The European Court of Justice (“ECJ”) recently specified what should be understood as unfair terms in a decision dated 30 April 2014 (Case C-26 / 13 – Kásler et. al. v OTP Jelzálogbank Zrt). This essentially involved a private loan to a Hungarian couple where the loan was advanced and to be repaid in Hungarian forints as per the agreement, but which was converted into Swiss francs in the bank’s internal bookkeeping system. The loan agreement specified that the rate of exchange to be used for conversion on the date of advance of the funds should be the buying rate. However, upon repayment the amounts in forint were to be converted using the currency’s selling rate.
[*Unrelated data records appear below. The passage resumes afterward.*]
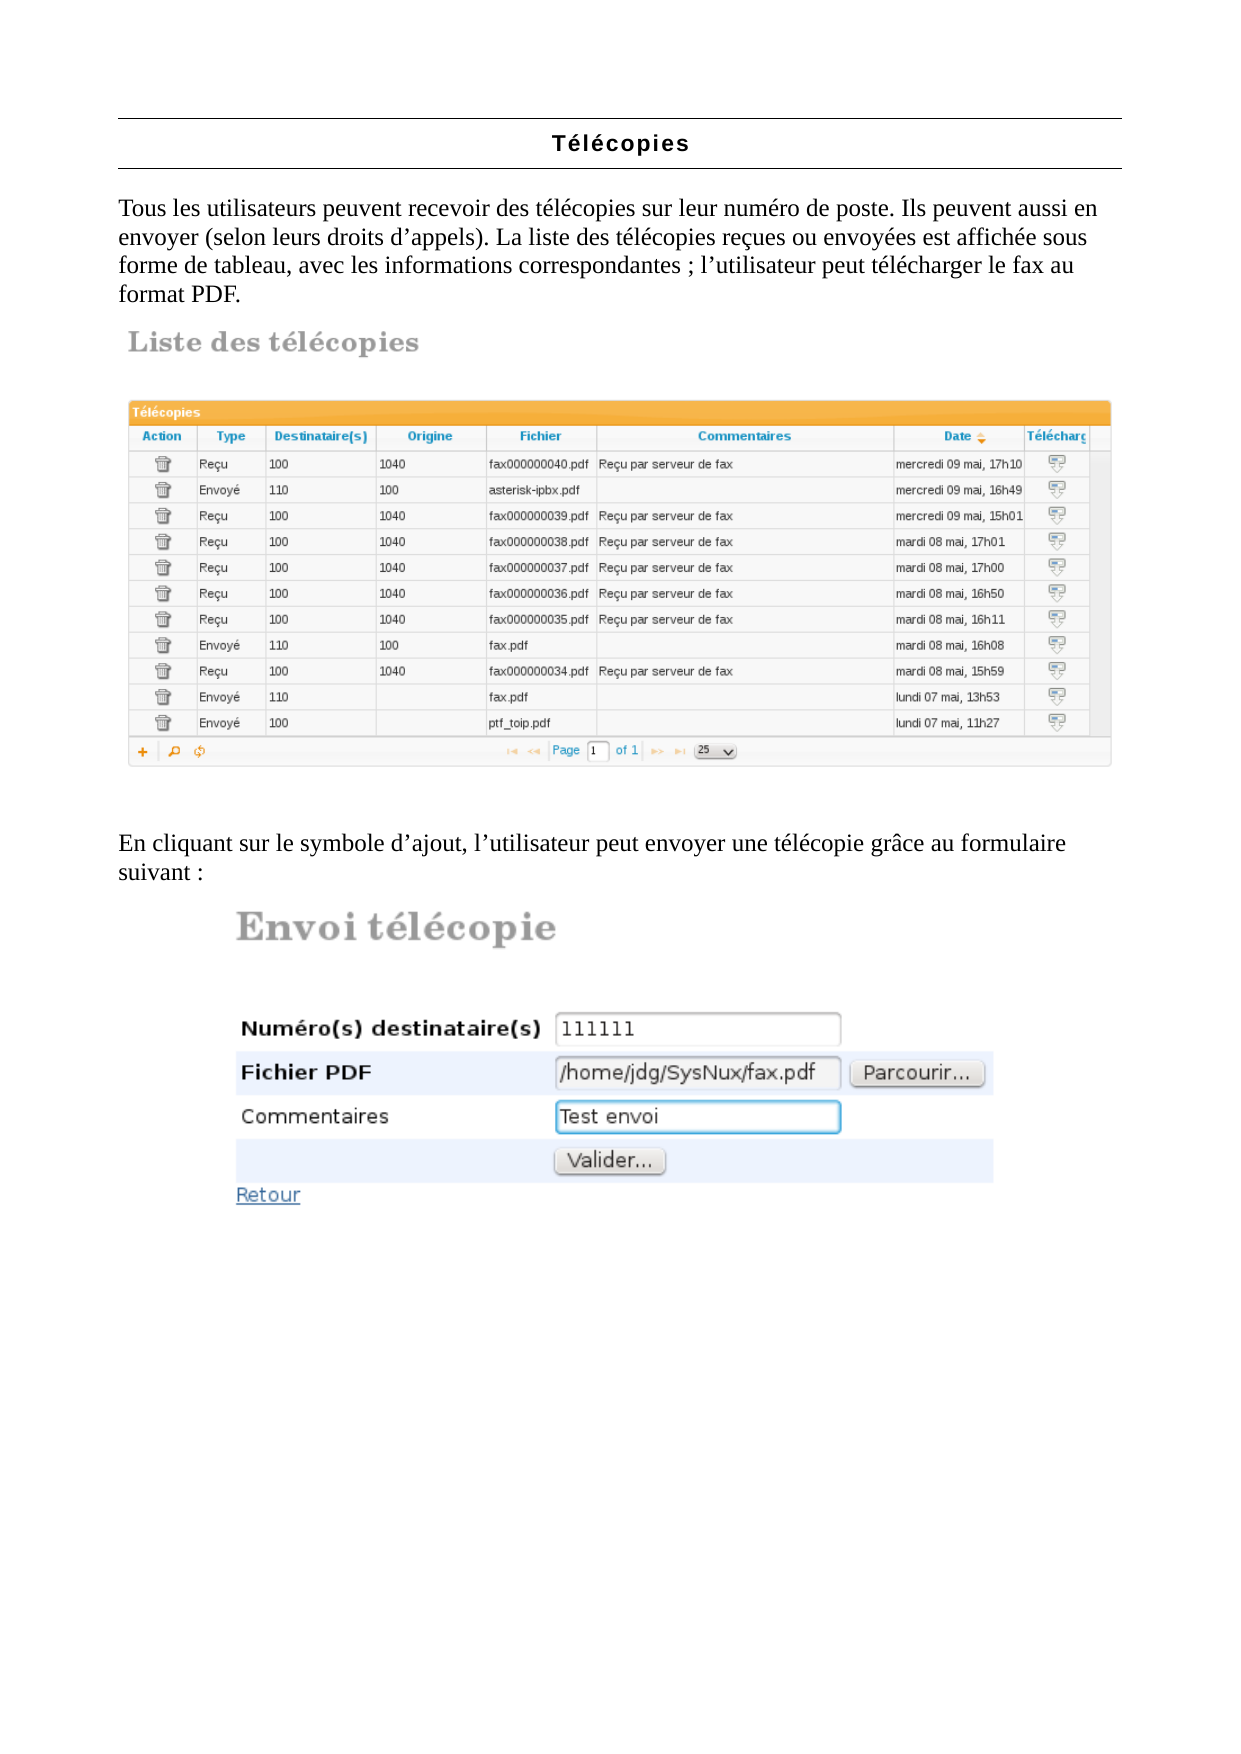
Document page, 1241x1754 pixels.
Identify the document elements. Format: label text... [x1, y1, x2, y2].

text Tous les utilisateurs peuvent recevoir des télécopies sur leur numéro de poste. Ils peuvent aussi en envoyer (selon leurs droits d’appels). La liste des télécopies reçues ou envoyées est affichée sous forme de tableau, avec les informations correspondantes ; l’utilisateur peut télécharger le fax au format PDF. [118, 193, 1122, 308]
picture [118, 320, 1123, 787]
text En cliquant sur le symbole d’ajout, l’utilisateur peut envoyer une télécopie grâce au formulaire suivant : [118, 828, 1122, 886]
subtitle Télécopies [118, 119, 1122, 168]
picture [227, 898, 1013, 1227]
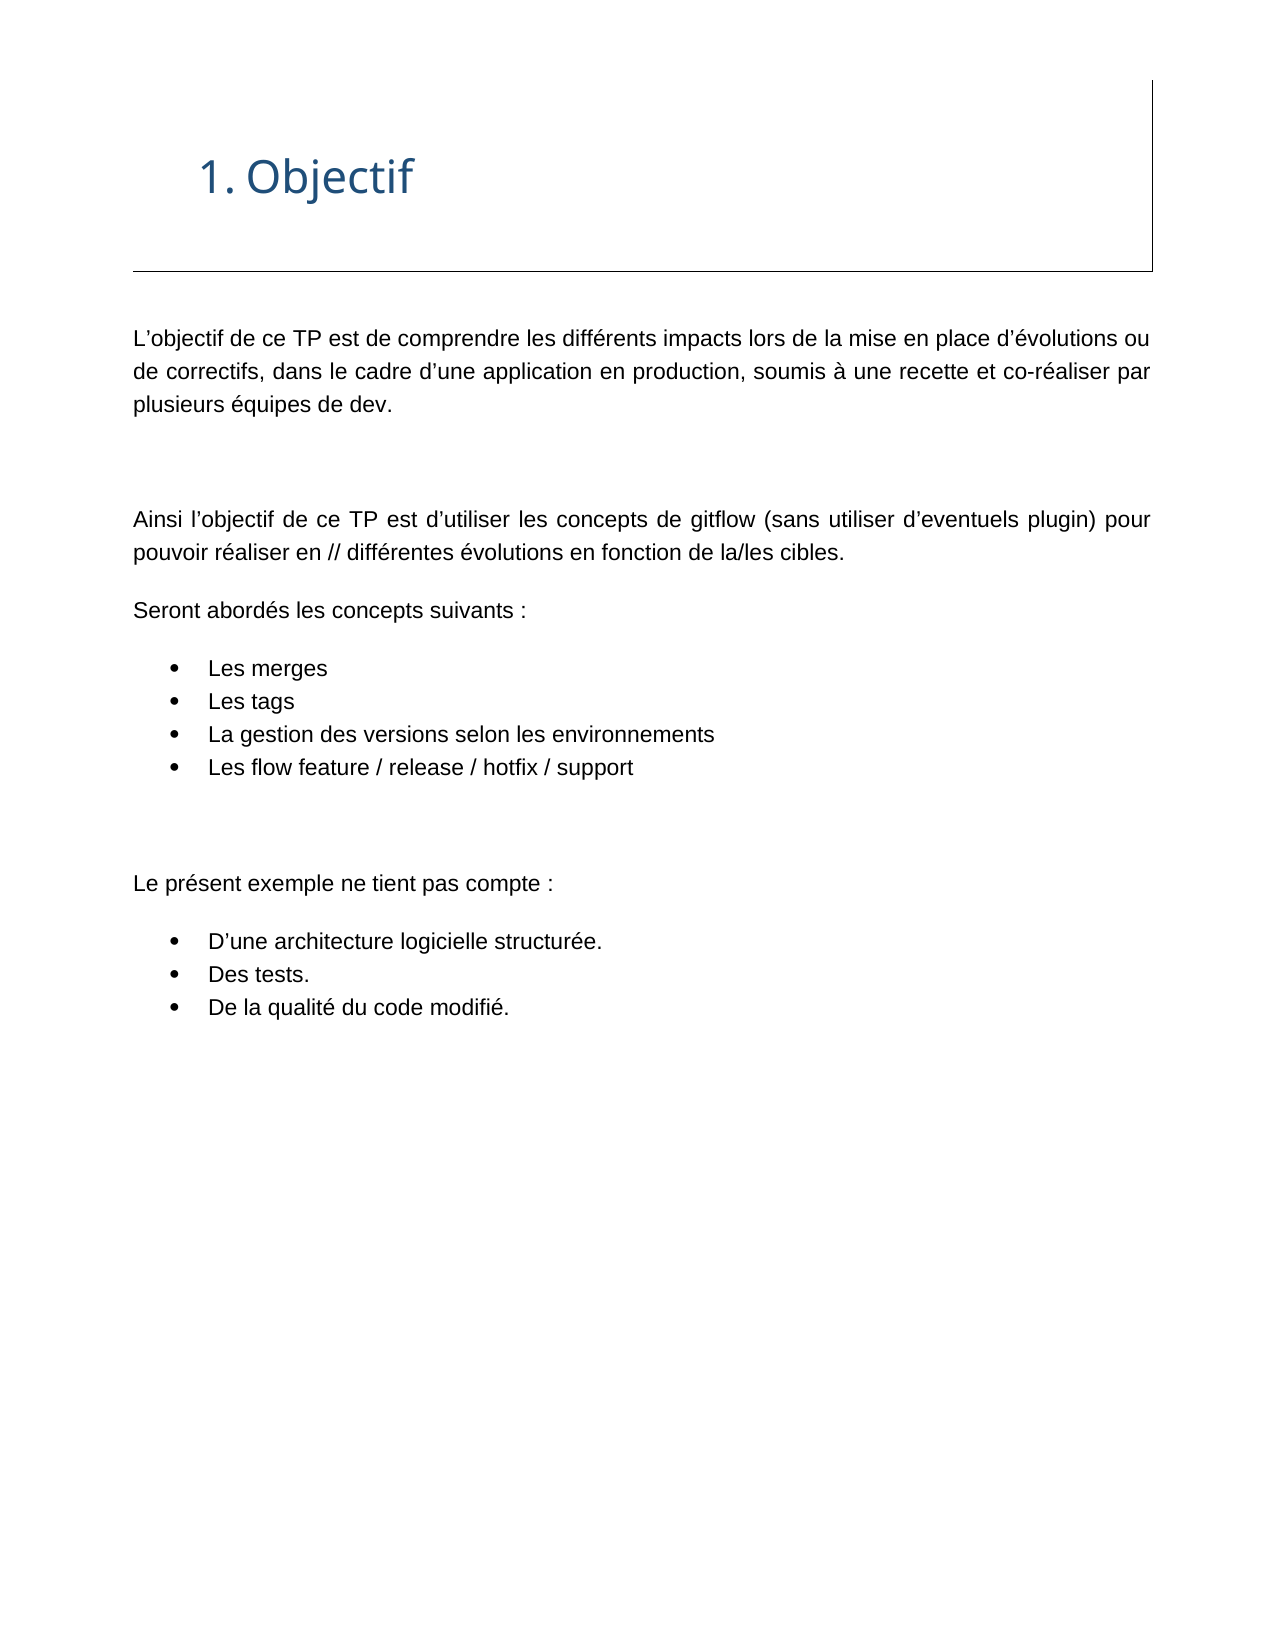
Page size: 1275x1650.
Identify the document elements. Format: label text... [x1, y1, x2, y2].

list Les flow feature / release / hotfix / support [170, 754, 1152, 780]
subtitle Objectif [133, 80, 1152, 271]
list D’une architecture logicielle structurée. [170, 928, 1152, 954]
text L’objectif de ce TP est de comprendre les différents impacts lors de la mise en place d’évolutions ou de correctifs, dans le cadre d’une application en production, soumis à une recette et co-réaliser par plusieurs équipes de dev. [133, 325, 1152, 417]
text Seront abordés les concepts suivants : [133, 597, 1152, 623]
text Le présent exemple ne tient pas compte : [133, 870, 1152, 896]
list La gestion des versions selon les environnements [170, 721, 1152, 747]
list Des tests. [170, 961, 1152, 987]
list Les merges [170, 655, 1152, 681]
list Les tags [170, 688, 1152, 714]
text Ainsi l’objectif de ce TP est d’utiliser les concepts de gitflow (sans utiliser d’eventuels plugin) pour pouvoir réaliser en // différentes évolutions en fonction de la/les cibles. [133, 506, 1152, 566]
list De la qualité du code modifié. [170, 993, 1152, 1020]
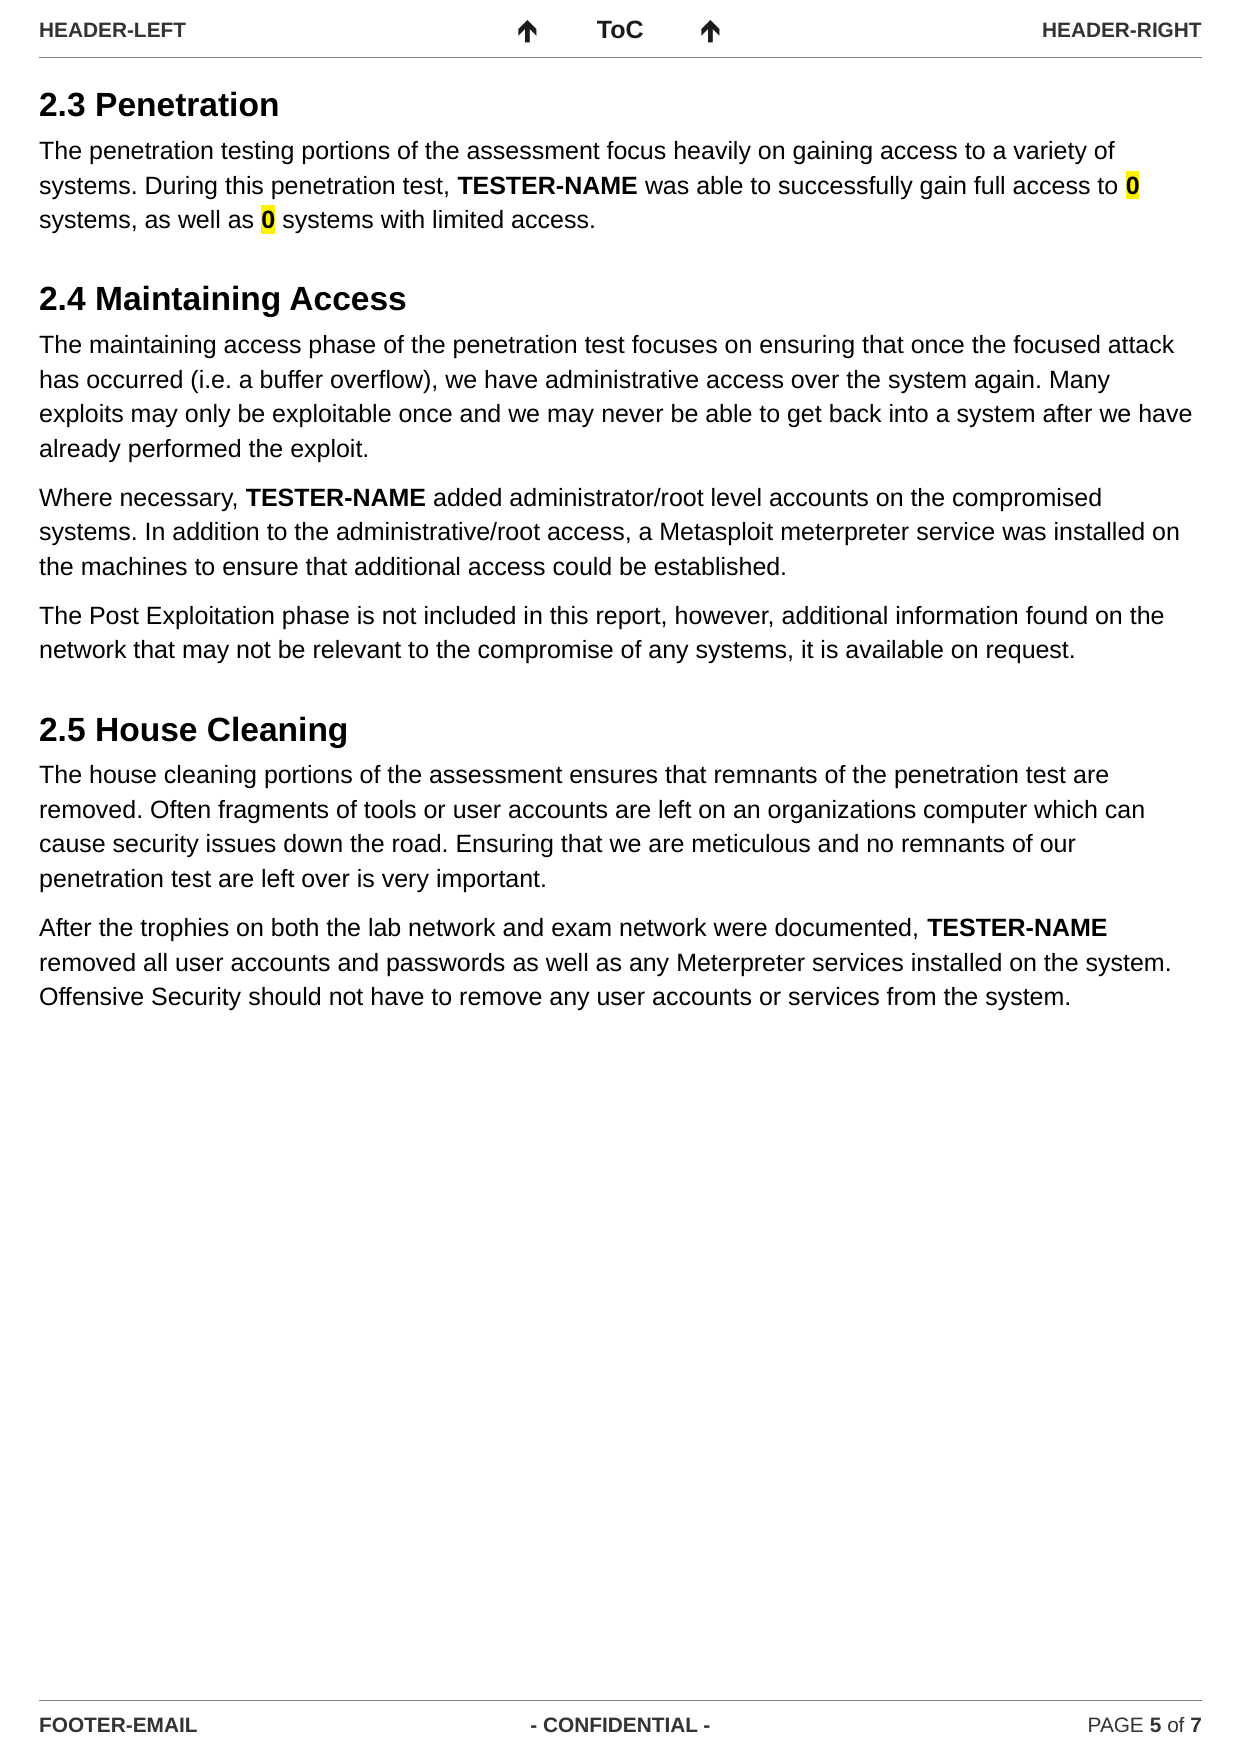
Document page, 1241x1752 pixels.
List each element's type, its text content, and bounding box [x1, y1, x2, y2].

With reference to the validity of the clause, the ECJ stated that there was a requirement for full transparency due to the consumer’s systematically lower level of information. The average consumer, who is reasonably well informed and aware, would have to be put in a position via information made available by the bank, including the promotional material and other information provided by the lender, to be aware of the difference between the selling rate of exchange and the buying rate of exchange of a foreign currency and of the potential negative impact on him. Furthermore he would also have to be capable of assessing the economic impact of this arrangement on him, which may be significant, and therefore the total cost of his loan. In the case in question, the ECJ decided that the bank had failed to provide the necessary information. The ECJ also decided that the Hungarian Court of Appeal could use dispositive national law to fill the contractual gap which resulted from the invalid clause.

The ECJ left unanswered the intriguing question as to whether the bank would also have to disclose the economic motivation for using the clause (this is not required under existing German legal doctrine).

Economic risks of price fluctuations

There are further economic risks in addition to the legal pitfalls already outlined. One might seek to hedge against these risks by means of executing currency swaps but since these are independent transactions they might present additional problems if subsequent changes lead to discrepancies between the rights and payments obligations under the loan agreement and the currency swap.

Further economic risks result from a potential increase in value of the foreign currency against the euro. This might lead to an increase in the basic value of the loan after its conversion back into euros, in which case the loan agreement (or the bank’s general terms and conditions) will often give rise to a claim for further collateral once an agreed threshold (of often 105%) is exceeded. This may prove difficult for the borrower to provide if it has no other suitable collateral available. This is all the more critical since an unfulfilled claim for further collateral will generally give rise to grounds for termination under the loan agreement.

The same applies if a certain loan-to-value-ratio or asset-value clause has been agreed, which is then exceeded due to exchange rate changes affecting the foreign currency, thereby providing grounds for termination. In the case of loan-to-value-ratio clauses, this problem can be remedied by defining a fixed exchange rate. The risk of needing additional collateral can ultimately only be minimised with regard to short-term exchange rate fluctuations by agreeing that the exchange rate must exceed or fall below a certain threshold for a specified period. Example: The bank’s right to request additional security is only triggered if the loan amount converted at the current exchange rate exceeds the loan amount converted at the original exchange rate by 20% over a continuous period of six months.


Caution is required when entering into foreign currency loans. Careful structuring of the loan relationship in relation to currency liability is crucial both for the lender and the borrower in order to ensure predictability and the desired economic outcome. However, risks arising from unexpected changes in the value of the loan currency or ineffective price clauses can be largely minimised by careful drafting of the agreement.